GEMM packed APIs eliminate the cost of packing the matrix A twice for the three matrix-matrix multiplication operations shown in this example. These packed APIs can be used to eliminate the data transformation costs for A and/or B input matrices if A and/or B are re-used between GEMM calls.
3 Performance
The chart below shows the performance gains with the packed APIs on Intel® Xeon Phi™ Processor 7250. It is assumed that the packing cost can be completely amortized by a large number of SGEMM calls that use the same A matrix. The performance of regular SGEMM calls is also provided for comparison.
4 Implementation Notes
It is recommended to call gemm_pack and gemm_compute with the same number of threads to get the best performance. Note that if there are only a small number of GEMM calls that share the same A or B matrix, the packed APIs may provide little performance benefit.

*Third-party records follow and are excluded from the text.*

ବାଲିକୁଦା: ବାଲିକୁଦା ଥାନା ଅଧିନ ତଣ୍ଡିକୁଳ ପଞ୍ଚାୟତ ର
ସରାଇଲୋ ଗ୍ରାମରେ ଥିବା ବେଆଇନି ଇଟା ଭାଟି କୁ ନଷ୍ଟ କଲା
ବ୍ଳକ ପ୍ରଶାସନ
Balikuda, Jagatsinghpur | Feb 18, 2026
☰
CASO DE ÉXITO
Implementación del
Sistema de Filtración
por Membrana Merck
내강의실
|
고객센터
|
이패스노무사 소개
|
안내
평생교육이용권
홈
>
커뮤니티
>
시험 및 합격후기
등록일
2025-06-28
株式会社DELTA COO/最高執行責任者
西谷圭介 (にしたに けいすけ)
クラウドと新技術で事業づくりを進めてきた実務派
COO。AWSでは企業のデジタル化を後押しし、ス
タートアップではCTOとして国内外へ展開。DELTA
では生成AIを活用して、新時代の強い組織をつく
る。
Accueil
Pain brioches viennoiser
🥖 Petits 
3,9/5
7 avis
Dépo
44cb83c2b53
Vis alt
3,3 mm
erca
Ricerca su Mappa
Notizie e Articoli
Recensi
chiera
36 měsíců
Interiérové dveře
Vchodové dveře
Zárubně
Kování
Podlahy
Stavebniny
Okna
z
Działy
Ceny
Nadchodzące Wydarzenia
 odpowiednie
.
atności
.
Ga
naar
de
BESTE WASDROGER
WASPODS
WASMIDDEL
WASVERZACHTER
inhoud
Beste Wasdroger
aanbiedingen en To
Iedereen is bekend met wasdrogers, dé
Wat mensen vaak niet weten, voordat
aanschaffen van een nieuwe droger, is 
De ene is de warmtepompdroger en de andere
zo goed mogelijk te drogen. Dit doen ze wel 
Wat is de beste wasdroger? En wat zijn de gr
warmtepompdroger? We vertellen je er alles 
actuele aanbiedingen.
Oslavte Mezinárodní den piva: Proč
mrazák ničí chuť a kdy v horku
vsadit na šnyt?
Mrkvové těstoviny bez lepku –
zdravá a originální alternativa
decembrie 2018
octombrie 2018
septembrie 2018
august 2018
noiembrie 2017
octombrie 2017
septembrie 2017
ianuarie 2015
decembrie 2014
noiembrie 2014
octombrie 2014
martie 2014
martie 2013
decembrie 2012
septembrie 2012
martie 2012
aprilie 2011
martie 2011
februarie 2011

The size needed to store the packed matrix is approximately as large as the original input matrix. This means that the memory requirement of the application may increase significantly for a large input matrix.
GEMM packed APIs are only implemented for SGEMM and DGEMM in Intel MKL 2017. The Intel MKL 2019 update 1 introduces GEMM packed APIs for integer GEMM as well. They are functional for all Intel architectures, but they are only optimized for 64-bit Intel® AVX2 and above.
5 Summary
[S,D]GEMM packed APIs can be used to minimize the data packing costs for multiple GEMM calls that use the same input matrix. As shown in the performance chart, calling them can improve the performance significantly if there is sufficient matrix reuse across multiple GEMM calls. These packed APIs are available in Intel MKL 2017, and both FORTRAN 77 and CBLAS interfaces are supported. Please see the Intel MKL Developer Reference for additional documentation.